──────── Document source

Pour bien dormir, il est recommandé de ne pas boire de boissons excitantes avant le coucher - comme l’alcool ou le café - éviter les écrans, ne pas trop manger et pratiquer une activité physique régulière, mais pas trop tard.
La deuxième habitude qui peut impacter la mémoire est de faire plusieurs choses en même temps. “Le cortex préfrontal nous aide à nous concentrer sur ce que nous devons faire pour atteindre nos objectifs, mais cette merveilleuse capacité s'enraye si nous passons continuellement d'un objectif à l'autre", indique le professeur Charan Ranganath. Mais attention, cette règle n’est pas valable si les deux tâches ont un lien, comme lorsque l’on suit une recette de cuisine.
Le neuroscientifique prend un exemple concret : écouter un cours et ouvrir ses mails. Selon lui, le résultat sera forcément négatif, ce qui signifie que vous ne retiendrez pas le cours. “Lorsque vous changez de cible (vous commencez à consulter vos courriels), vos neurones sont distraits et enregistrent des souvenirs fragmentaires du cours, car vous utilisez beaucoup de fonctions exécutives pour gérer le passage d'une activité à l'autre, ce qui rend difficile la formation d'un souvenir durable.”
Pour éviter cette mauvaise habitude, l’idéal est de terminer une activité avant d’en commencer une autre, de faire de vraies pauses et d’éteindre toutes les sources de distractions possibles comme, par exemple, le téléphone portable.
Troisième mauvaise habitude : la routine. En effet, ce sont les émotions - bonheur, désir, colère, etc - qui sécrètent des substances chimiques bénéfiques pour la plasticité du cerveau et la mémoire. “La plasticité du cerveau nous aide à effectuer des tâches, en particulier des tâches répétitives, de manière plus efficace”, indique le professeur Charan Ranganath.
Et pour stimuler le cerveau, pas besoin de se lancer dans des défis extrêmes. Le neuroscientifique recommande de petits changements tels que le changement régulier des mots de passe. “Lorsque vous changez le mot de passe, les neurones qui ont stocké l'ancien mot de passe se battent avec les neurones qui ont le nouveau mot de passe.”
Comment ne pas passer à côté d’une perte de mémoire ?

────────────────

Consignes de l'exercice ->
(a) Énumérez toutes les recommandations que le texte sur la mémoire donne pour bien dormir.
(b) Traduisez en anglais la phrase suivante du texte sur la mémoire : « Pour éviter cette mauvaise habitude, l'idéal est de terminer une activité avant d'en commencer une autre, de faire de vraies pauses et d'éteindre toutes les sources de distractions possibles comme, par exemple, le téléphone portable. »
(c) Modifiez le passage du texte sur la mémoire qui va de "Pour bien dormir, il" jusqu'à "recette de cuisine." en remplaçant "café" par "thé".

──────── Données extraites

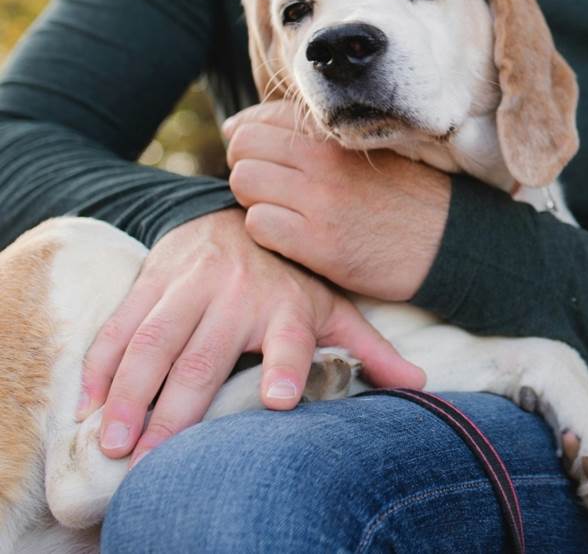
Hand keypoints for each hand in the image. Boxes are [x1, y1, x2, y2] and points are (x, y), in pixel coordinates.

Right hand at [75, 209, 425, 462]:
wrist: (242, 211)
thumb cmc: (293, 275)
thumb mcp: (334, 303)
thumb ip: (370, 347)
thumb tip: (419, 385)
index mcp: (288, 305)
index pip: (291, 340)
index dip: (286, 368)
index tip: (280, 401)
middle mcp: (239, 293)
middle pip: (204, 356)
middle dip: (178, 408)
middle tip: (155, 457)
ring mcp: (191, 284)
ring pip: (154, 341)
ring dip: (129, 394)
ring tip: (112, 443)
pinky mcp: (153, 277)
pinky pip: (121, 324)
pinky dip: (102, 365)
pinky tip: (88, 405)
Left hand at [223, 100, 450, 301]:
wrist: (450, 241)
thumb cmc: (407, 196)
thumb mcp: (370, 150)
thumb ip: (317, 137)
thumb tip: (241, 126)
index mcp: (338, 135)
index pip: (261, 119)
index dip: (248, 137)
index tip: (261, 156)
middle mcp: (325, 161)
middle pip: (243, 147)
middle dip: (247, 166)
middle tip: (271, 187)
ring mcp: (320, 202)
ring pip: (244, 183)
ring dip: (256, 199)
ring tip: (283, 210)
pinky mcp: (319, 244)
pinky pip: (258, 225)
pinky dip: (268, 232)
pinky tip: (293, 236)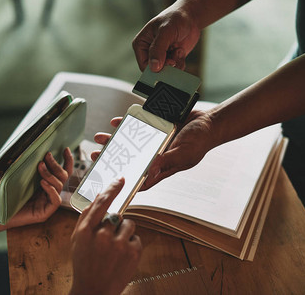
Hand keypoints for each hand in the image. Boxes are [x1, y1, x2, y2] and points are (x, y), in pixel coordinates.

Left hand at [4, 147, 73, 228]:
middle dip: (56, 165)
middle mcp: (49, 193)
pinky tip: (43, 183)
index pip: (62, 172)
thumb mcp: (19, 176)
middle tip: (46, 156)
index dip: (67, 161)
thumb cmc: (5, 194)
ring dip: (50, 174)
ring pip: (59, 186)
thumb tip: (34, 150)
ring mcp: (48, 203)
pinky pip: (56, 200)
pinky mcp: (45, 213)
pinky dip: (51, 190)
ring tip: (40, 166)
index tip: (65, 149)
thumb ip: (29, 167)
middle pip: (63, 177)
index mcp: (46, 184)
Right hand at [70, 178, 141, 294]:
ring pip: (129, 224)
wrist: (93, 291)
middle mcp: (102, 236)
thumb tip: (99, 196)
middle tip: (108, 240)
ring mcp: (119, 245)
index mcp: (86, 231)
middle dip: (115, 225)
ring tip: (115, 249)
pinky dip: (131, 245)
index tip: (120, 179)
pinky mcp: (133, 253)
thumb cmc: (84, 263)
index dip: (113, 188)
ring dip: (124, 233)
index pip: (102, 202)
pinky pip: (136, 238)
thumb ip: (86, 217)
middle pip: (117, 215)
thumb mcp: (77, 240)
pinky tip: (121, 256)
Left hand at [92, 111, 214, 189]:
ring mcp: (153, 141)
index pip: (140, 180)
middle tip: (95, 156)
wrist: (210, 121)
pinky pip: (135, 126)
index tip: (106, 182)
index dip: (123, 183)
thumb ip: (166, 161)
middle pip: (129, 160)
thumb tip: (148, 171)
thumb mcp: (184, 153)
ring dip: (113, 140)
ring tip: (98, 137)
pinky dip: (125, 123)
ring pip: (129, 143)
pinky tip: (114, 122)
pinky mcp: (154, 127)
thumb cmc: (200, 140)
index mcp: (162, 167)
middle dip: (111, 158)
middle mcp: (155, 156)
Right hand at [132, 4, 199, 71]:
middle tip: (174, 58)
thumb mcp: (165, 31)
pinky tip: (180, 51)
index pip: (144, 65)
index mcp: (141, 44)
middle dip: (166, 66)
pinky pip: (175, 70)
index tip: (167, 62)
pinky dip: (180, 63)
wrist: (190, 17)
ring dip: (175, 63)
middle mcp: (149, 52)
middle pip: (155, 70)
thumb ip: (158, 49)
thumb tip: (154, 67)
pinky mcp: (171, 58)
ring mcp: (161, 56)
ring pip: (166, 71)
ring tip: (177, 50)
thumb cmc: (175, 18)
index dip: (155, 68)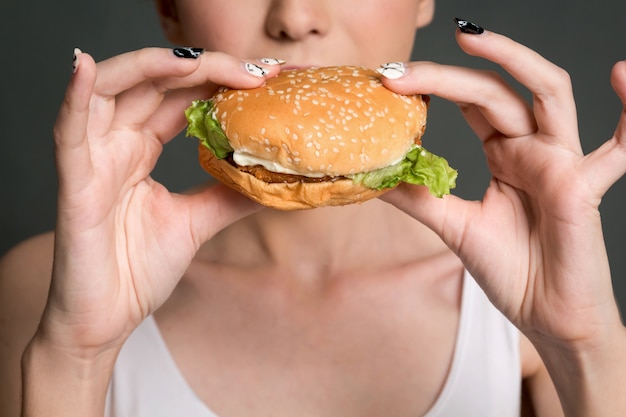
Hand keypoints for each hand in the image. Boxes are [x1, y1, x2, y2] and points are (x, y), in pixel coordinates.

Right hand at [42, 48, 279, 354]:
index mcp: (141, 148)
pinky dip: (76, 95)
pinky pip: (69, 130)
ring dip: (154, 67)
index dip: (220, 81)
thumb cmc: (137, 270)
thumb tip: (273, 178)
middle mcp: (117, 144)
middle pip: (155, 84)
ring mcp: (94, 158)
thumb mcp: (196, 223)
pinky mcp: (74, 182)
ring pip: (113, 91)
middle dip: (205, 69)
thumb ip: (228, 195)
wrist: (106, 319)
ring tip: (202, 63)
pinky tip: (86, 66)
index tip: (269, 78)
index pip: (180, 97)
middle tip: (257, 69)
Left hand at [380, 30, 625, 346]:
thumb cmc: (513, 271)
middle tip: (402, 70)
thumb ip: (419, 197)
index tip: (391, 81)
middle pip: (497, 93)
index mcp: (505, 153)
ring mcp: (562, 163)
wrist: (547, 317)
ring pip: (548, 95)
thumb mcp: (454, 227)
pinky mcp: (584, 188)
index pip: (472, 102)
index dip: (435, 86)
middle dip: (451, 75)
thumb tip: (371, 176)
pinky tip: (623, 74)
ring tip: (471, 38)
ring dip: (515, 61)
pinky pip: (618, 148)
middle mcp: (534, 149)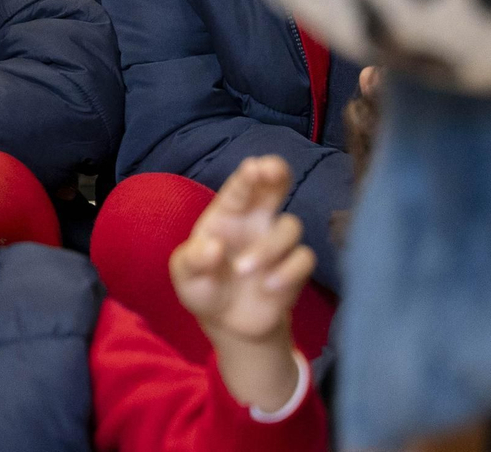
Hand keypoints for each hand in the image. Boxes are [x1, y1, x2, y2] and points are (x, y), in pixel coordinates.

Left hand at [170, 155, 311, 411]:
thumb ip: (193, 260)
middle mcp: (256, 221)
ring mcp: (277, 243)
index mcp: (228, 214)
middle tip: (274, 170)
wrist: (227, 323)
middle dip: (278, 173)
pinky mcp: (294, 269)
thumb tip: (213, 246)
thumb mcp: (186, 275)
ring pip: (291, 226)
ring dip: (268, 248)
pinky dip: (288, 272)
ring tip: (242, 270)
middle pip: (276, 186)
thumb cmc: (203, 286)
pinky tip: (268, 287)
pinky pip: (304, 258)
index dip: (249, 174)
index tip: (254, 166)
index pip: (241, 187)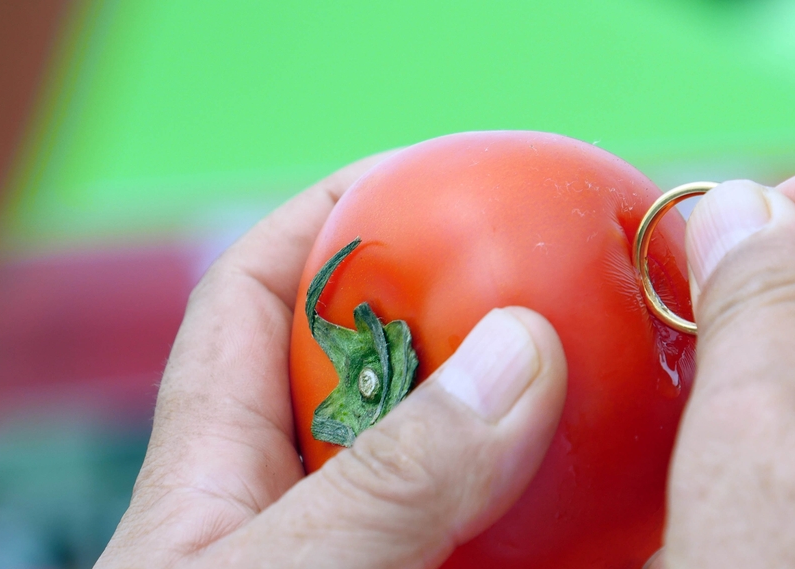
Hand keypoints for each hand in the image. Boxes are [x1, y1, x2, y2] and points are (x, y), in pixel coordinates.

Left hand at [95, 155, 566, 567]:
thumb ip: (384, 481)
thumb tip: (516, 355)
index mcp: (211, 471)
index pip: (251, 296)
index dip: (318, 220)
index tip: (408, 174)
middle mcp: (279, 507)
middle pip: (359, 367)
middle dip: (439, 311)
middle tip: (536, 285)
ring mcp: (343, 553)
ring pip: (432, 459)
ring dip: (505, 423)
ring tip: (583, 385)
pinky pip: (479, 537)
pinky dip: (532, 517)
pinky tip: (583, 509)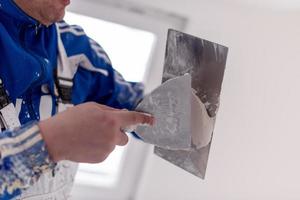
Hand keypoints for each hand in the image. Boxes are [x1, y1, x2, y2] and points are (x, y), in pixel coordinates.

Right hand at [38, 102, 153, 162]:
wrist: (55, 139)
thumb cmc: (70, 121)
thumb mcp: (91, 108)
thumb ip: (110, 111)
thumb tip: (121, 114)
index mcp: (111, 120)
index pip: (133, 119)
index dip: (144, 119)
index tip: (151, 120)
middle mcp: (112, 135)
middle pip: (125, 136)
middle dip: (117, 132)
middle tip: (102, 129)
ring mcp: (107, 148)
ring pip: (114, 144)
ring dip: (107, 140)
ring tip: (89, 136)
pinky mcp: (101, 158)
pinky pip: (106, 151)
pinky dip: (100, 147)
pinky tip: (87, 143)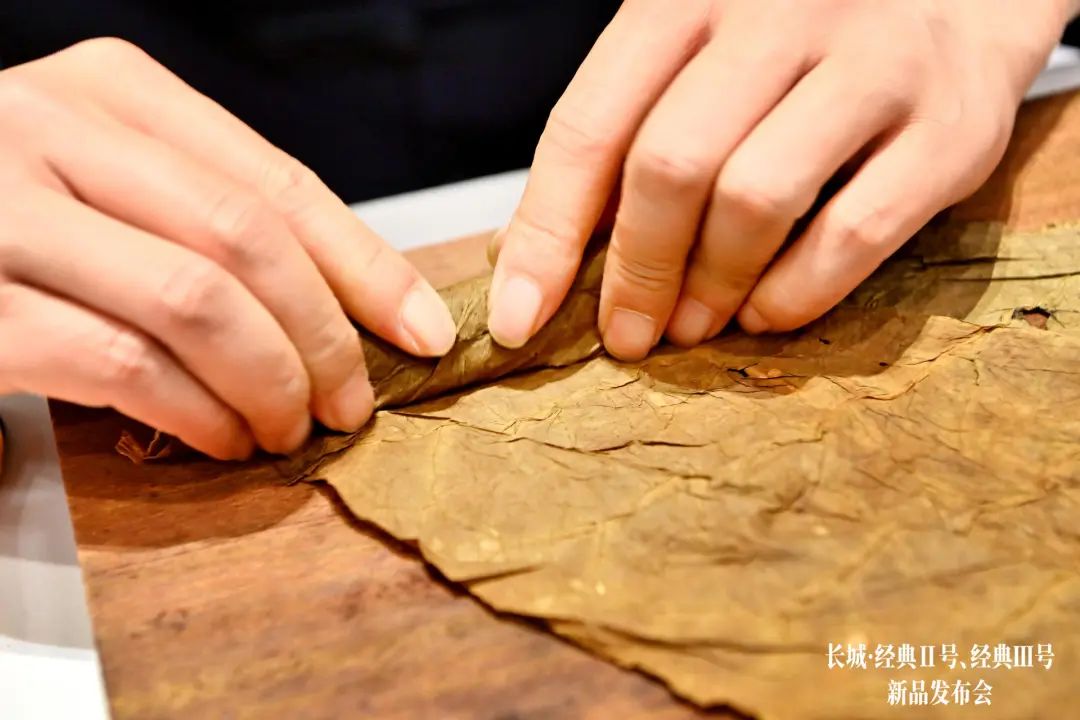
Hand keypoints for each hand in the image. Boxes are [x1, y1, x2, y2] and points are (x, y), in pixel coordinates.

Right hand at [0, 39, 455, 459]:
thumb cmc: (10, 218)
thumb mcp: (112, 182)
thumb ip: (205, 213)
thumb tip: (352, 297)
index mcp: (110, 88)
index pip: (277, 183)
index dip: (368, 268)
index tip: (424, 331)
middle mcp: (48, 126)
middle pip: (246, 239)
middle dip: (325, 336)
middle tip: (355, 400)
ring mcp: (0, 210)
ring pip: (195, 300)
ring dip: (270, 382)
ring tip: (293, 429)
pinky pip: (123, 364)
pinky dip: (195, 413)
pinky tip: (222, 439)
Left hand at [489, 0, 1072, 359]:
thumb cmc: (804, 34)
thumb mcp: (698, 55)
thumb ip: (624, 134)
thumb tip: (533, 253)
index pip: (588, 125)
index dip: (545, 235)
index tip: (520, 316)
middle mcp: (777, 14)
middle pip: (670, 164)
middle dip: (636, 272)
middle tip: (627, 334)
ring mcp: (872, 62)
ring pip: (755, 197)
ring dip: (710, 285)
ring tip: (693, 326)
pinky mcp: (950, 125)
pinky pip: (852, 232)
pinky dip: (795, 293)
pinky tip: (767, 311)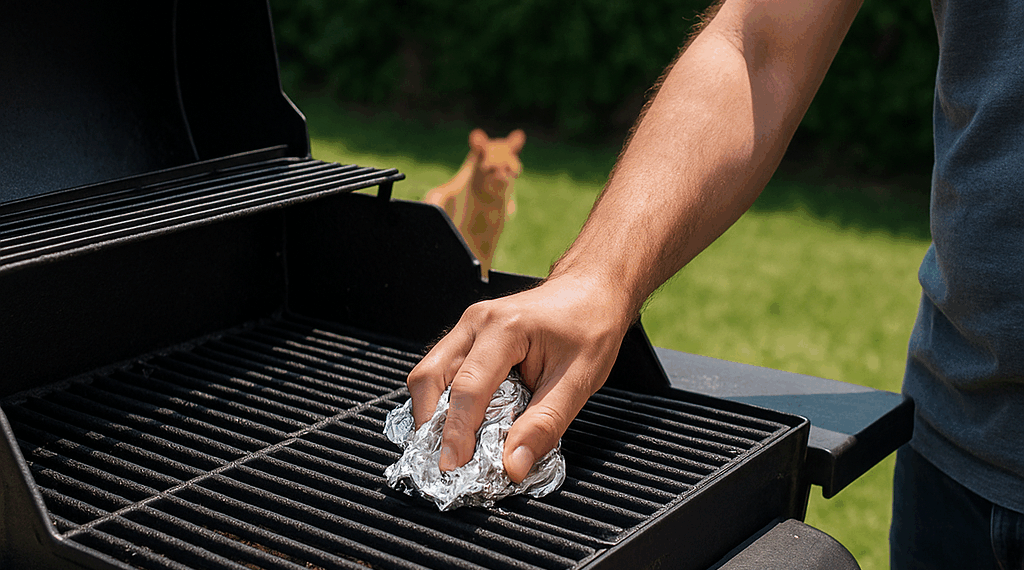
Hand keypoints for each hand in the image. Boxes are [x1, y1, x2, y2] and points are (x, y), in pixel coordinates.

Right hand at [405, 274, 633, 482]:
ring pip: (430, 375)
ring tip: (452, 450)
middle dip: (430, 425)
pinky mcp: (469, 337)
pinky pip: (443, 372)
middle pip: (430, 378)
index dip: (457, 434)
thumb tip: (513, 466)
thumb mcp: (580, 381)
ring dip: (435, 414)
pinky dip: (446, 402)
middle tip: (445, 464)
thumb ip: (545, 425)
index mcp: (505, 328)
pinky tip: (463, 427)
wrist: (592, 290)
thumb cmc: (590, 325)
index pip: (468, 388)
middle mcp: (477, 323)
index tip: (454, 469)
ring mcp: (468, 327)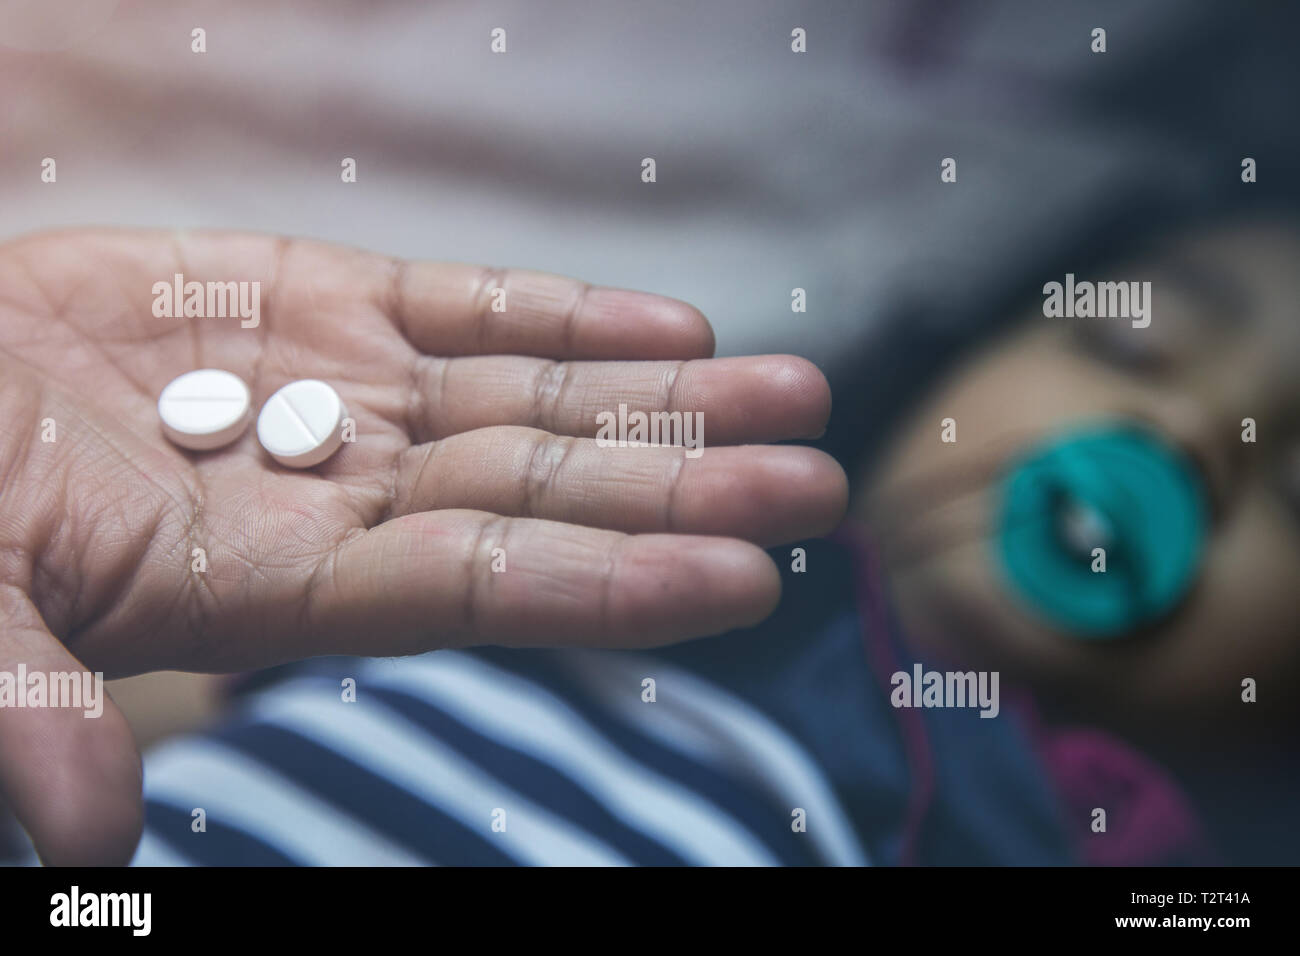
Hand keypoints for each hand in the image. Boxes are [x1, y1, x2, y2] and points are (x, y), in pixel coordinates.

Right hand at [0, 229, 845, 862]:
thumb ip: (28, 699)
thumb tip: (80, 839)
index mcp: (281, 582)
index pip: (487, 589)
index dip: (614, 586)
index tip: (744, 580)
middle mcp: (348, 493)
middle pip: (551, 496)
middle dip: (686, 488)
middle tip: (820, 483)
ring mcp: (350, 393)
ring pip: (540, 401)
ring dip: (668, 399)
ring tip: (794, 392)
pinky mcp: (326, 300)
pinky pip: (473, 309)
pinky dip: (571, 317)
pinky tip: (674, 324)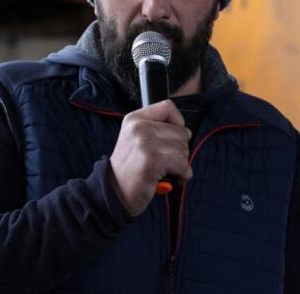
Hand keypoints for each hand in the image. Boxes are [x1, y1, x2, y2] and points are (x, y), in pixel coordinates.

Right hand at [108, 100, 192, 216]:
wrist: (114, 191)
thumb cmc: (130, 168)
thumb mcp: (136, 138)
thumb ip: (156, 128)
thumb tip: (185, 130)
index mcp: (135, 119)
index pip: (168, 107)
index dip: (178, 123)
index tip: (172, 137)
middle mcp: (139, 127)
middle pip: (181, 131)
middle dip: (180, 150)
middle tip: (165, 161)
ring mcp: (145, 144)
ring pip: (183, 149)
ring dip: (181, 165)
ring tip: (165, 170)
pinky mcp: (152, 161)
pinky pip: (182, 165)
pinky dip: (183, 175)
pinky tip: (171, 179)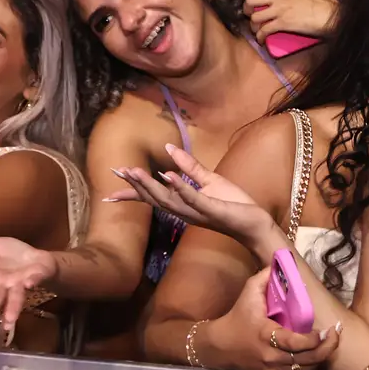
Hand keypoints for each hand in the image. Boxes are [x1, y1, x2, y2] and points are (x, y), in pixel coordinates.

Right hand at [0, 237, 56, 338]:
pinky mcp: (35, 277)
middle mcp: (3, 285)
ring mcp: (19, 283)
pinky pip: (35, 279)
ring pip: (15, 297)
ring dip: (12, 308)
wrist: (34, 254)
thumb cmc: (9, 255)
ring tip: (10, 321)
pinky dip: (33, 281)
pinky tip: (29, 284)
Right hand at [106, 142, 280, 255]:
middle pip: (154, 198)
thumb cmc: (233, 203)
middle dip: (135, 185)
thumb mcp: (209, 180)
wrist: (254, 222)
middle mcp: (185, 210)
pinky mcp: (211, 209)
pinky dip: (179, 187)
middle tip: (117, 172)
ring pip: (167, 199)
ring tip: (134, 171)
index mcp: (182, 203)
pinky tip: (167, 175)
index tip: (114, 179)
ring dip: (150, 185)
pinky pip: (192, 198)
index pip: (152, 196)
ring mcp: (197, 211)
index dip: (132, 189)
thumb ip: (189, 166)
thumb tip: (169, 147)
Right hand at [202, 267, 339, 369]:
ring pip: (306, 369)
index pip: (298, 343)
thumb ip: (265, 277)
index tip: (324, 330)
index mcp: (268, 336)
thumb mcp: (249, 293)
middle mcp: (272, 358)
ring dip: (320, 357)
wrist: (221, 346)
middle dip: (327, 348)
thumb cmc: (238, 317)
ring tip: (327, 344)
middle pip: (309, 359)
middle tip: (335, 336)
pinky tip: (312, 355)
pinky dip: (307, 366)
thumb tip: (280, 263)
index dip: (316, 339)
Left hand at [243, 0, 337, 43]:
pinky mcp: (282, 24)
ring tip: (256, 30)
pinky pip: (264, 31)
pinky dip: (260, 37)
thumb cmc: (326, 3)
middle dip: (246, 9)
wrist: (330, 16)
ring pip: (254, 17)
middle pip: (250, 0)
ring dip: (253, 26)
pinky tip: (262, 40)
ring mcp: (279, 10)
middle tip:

────────────────

Réponses détaillées ->
(a)
- Ne pas boire de boissons excitantes avant le coucher, comme l'alcool ou le café
- Éviter les écrans
- Ne pas trop manger
- Pratiquer une activité physique régulière, mais pas trop tard

(b) To avoid this bad habit, the ideal is to finish one activity before starting another, to take real breaks, and to turn off every possible source of distraction, such as, for example, your cell phone.

(c)
Pour bien dormir, il est recommandé de ne pas boire de boissons excitantes avant le coucher - comme l’alcool ou le thé - éviter les écrans, ne pas trop manger et pratiquer une activité physique régulière, mais pas trop tard.
La deuxième habitude qui peut impacter la mémoire est de faire plusieurs choses en même temps. “Le cortex préfrontal nous aide à nous concentrer sur ce que nous devons faire pour atteindre nos objectifs, mais cette merveilleuse capacité s'enraye si nous passons continuellement d'un objectif à l'autre", indique le professeur Charan Ranganath. Mais attention, cette règle n’est pas valable si les deux tâches ont un lien, comme lorsque l’on suit une recette de cuisine.